Le texte propose aussi de repousser le calendrier d’entrée en vigueur de la directive et d’alléger le régime des sanctions prévues. Mais aussi de supprimer la clause de revoyure, censée intervenir deux ans après l’entrée en vigueur du texte, durant laquelle devait être discutée l’inclusion des banques dans le périmètre du texte. C’est une victoire de la diplomatie française, qui se démène depuis des années pour exclure – et protéger – son secteur bancaire. (...)

« Non seulement la page du Pacte vert est tournée, mais l’écologie est devenue l’ennemie publique numéro un, dénonce l’eurodéputée écologiste Marie Toussaint. Aujourd’hui, l’écologie est désignée comme un obstacle à la puissance et à la compétitivité. C’est un alignement sur la vision trumpiste qui ne dit pas son nom. » (...)

Ce n’est pas le seul texte problématique que défend la Commission. Son « Pacte pour une industrie propre » est entièrement organisé autour de l’idée de compétitivité : il faut que les industries énergivores (acier, ciment, etc.) et les clean tech (« technologies propres ») puissent bénéficier d’une électricité la moins chère possible, notamment en baissant les taxes sur l’électricité. Une autre option aurait pourtant pu être la révision de fond en comble du marché européen de l’électricité, première cause d’explosion des prix sur le continent.

Aucune limite n’est posée à la quantité d’énergie consommée par les industriels, aucun durcissement des contrôles sur la compensation carbone, alors qu’elle permet aux acteurs économiques de sous-estimer leurs émissions réelles de CO2. (...)

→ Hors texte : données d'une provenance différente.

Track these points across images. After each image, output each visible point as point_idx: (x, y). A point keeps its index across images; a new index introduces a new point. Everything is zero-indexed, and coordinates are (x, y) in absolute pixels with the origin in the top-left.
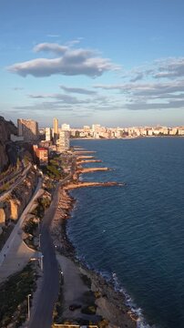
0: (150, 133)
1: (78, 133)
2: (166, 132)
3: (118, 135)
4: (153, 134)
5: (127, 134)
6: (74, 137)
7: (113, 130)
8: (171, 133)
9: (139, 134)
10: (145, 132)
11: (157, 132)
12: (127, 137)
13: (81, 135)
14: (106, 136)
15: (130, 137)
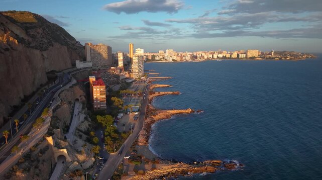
0: (215, 56)
1: (153, 57)
2: (228, 56)
3: (188, 58)
4: (218, 57)
5: (196, 57)
6: (150, 60)
7: (183, 54)
8: (233, 56)
9: (206, 57)
10: (211, 56)
11: (220, 56)
12: (196, 61)
13: (157, 58)
14: (178, 59)
15: (199, 60)
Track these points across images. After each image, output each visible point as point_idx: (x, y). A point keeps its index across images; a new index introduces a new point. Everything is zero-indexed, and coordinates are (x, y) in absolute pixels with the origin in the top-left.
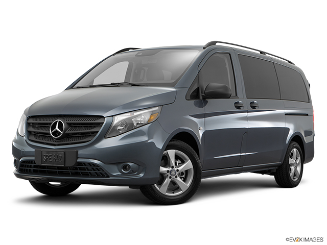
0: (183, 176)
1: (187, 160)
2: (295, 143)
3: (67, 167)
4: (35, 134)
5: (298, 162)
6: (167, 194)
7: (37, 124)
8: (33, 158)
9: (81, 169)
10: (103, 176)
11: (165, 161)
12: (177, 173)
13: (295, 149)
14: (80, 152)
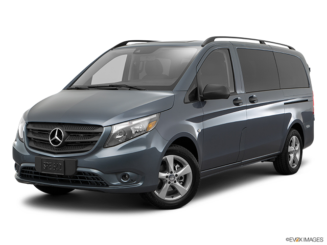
0: (182, 180)
1: (186, 165)
2: (294, 130)
3: (67, 176)
4: (35, 141)
5: (297, 149)
6: (166, 199)
7: (36, 130)
8: (33, 165)
9: (80, 178)
10: (103, 185)
11: (164, 167)
12: (176, 178)
13: (294, 137)
14: (80, 161)
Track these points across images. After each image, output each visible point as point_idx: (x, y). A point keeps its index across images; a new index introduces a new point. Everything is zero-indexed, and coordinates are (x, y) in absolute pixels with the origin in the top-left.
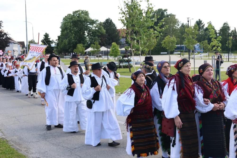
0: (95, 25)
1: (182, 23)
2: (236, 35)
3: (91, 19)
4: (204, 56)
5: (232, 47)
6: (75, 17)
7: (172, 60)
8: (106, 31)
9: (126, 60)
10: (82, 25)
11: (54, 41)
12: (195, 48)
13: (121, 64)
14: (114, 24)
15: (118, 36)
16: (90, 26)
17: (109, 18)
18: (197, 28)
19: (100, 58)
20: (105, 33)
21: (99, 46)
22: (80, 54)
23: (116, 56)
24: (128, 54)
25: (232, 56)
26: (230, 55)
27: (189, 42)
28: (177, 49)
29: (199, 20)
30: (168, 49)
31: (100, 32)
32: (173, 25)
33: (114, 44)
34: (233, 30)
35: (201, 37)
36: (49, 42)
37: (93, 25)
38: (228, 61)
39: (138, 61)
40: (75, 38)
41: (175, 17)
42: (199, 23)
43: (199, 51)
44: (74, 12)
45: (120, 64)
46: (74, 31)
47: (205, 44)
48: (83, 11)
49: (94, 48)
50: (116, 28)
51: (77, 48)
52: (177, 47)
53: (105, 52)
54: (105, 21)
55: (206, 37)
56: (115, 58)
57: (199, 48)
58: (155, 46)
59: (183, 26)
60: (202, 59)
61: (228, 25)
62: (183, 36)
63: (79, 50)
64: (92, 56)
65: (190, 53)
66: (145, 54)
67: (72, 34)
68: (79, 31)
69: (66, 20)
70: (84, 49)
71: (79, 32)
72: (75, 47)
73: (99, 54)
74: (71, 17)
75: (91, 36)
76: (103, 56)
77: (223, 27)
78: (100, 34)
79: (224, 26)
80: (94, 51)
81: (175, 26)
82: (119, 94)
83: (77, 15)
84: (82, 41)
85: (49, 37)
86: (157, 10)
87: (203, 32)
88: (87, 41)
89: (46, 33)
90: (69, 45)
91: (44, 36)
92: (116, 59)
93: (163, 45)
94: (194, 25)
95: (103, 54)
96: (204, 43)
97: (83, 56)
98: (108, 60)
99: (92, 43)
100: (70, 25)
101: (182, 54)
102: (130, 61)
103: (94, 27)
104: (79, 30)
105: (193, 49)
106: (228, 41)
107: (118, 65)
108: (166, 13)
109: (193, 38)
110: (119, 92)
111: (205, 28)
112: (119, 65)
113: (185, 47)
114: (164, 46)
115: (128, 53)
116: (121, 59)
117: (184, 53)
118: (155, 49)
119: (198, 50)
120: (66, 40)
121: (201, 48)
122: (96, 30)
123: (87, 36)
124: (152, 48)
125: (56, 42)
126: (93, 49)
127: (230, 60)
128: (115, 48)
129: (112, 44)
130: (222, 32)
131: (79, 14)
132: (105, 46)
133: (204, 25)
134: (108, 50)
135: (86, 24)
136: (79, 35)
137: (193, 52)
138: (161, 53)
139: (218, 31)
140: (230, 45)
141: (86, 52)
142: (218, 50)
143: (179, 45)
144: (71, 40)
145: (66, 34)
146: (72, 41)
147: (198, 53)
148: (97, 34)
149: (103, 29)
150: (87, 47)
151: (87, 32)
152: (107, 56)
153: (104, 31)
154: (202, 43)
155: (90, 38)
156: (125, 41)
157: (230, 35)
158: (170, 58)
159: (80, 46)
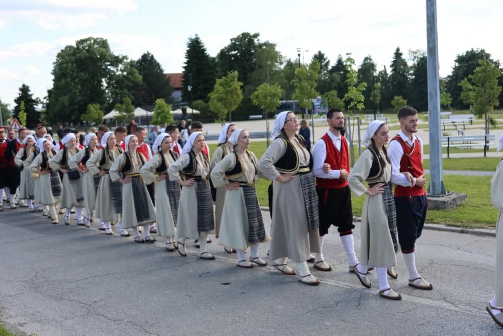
0: (122, 66)
1: (288, 59)
2: (388, 79)
3: (114, 55)
5: (381, 100)
6: (82, 51)
8: (143, 78)
10: (95, 66)
11: (40, 100)
12: (314, 106)
14: (158, 65)
15: (168, 87)
16: (112, 68)
17: (148, 53)
18: (317, 67)
20: (142, 82)
21: (133, 107)
22: (93, 124)
25: (381, 118)
26: (378, 117)
27: (302, 93)
28: (280, 108)
29: (320, 52)
30: (264, 108)
31: (133, 79)
32: (271, 64)
33: (160, 101)
34: (381, 71)
35: (325, 85)
36: (30, 103)
37: (117, 66)
40: (83, 93)
41: (274, 49)
42: (320, 57)
43: (322, 111)
44: (78, 41)
46: (80, 80)
47: (331, 97)
48: (97, 38)
49: (120, 110)
50: (162, 71)
51: (88, 111)
52: (280, 104)
53: (143, 118)
54: (141, 58)
55: (334, 84)
57: (321, 105)
58: (239, 105)
59: (290, 65)
61: (372, 62)
62: (291, 83)
63: (91, 115)
65: (305, 115)
67: (77, 85)
68: (90, 79)
69: (63, 58)
70: (102, 114)
71: (90, 82)
72: (83, 109)
74: (72, 52)
75: (114, 87)
77: (363, 65)
78: (132, 84)
79: (365, 63)
80: (121, 116)
81: (274, 66)
83: (86, 46)
84: (97, 98)
85: (30, 93)
86: (240, 36)
87: (327, 76)
88: (106, 98)
89: (24, 85)
90: (72, 107)
91: (21, 89)
93: (254, 101)
94: (311, 63)
96: (329, 96)
99: (118, 102)
100: (72, 68)
103: (121, 70)
104: (91, 75)
105: (311, 107)
106: (373, 91)
108: (258, 40)
111: (330, 67)
113: (294, 104)
114: (255, 104)
119: (319, 109)
120: (66, 98)
121: (325, 106)
122: (124, 75)
123: (107, 87)
124: (234, 108)
125: (45, 101)
126: (120, 113)
128: (162, 109)
129: (156, 102)
130: (363, 75)
131: (89, 46)
132: (144, 107)
133: (328, 63)
134: (150, 114)
135: (103, 66)
136: (90, 87)
137: (310, 112)
138: (251, 117)
140: (377, 98)
141: (105, 120)
142: (358, 108)
143: (284, 101)
144: (76, 98)
145: (64, 86)
147: (319, 115)
148: (126, 82)
149: (137, 74)
150: (107, 111)
151: (106, 80)
153: (139, 77)
154: (327, 96)
155: (112, 91)
156: (182, 96)
157: (376, 79)
158: (267, 125)
159: (93, 108)
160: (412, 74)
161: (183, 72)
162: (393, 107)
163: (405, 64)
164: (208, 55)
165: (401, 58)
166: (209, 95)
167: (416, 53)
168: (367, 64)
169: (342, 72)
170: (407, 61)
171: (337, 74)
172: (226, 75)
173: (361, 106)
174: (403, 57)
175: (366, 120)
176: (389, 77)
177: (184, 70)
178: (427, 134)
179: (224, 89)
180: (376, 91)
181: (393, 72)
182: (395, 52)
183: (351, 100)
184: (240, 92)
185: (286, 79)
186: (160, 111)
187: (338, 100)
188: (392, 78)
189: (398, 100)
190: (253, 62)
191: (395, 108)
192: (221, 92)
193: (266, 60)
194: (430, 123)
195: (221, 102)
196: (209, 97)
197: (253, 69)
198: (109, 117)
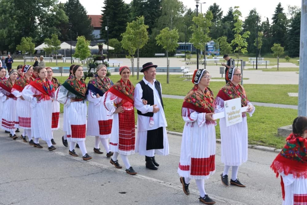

comme le résume très clairement Stéphane Séjourné, commissaire à la prospérité et à la stratégie industrielle : « L’Europe est un continent où il fait bon faire du business. » D’autres plans sont attendus dans les prochains mois : sur le secteur automobile, l’acier et la chimie.(...)

Ces textes vont désormais êtres débattus au Parlement européen. Il reste à voir si la majorité qui a élu Ursula von der Leyen en juillet 2024 – outre les conservateurs et les libéraux, une partie des sociaux-démocrates et des écologistes – va valider cet élan simplificateur. En début d’année, l’eurodéputé macroniste Pascal Canfin, influent au sein du groupe libéral, avait pris ses distances avec toute révision du texte sur le reporting durable.

Mais même si certain·es député·es sociaux-démocrates ou écologistes devaient faire défaut, le texte devrait bénéficier d’une large majorité des droites et des extrêmes droites à Strasbourg.(...)

Comme un symbole, relevé par Politico, Ursula von der Leyen s’est déplacée mercredi à Anvers, la ville du nouveau premier ministre belge Bart de Wever, qui est aussi, au Parlement européen, un allié de Meloni au sein d’ECR. En ce début d’année, l’alliance des droites et des extrêmes droites semble plus solide que jamais.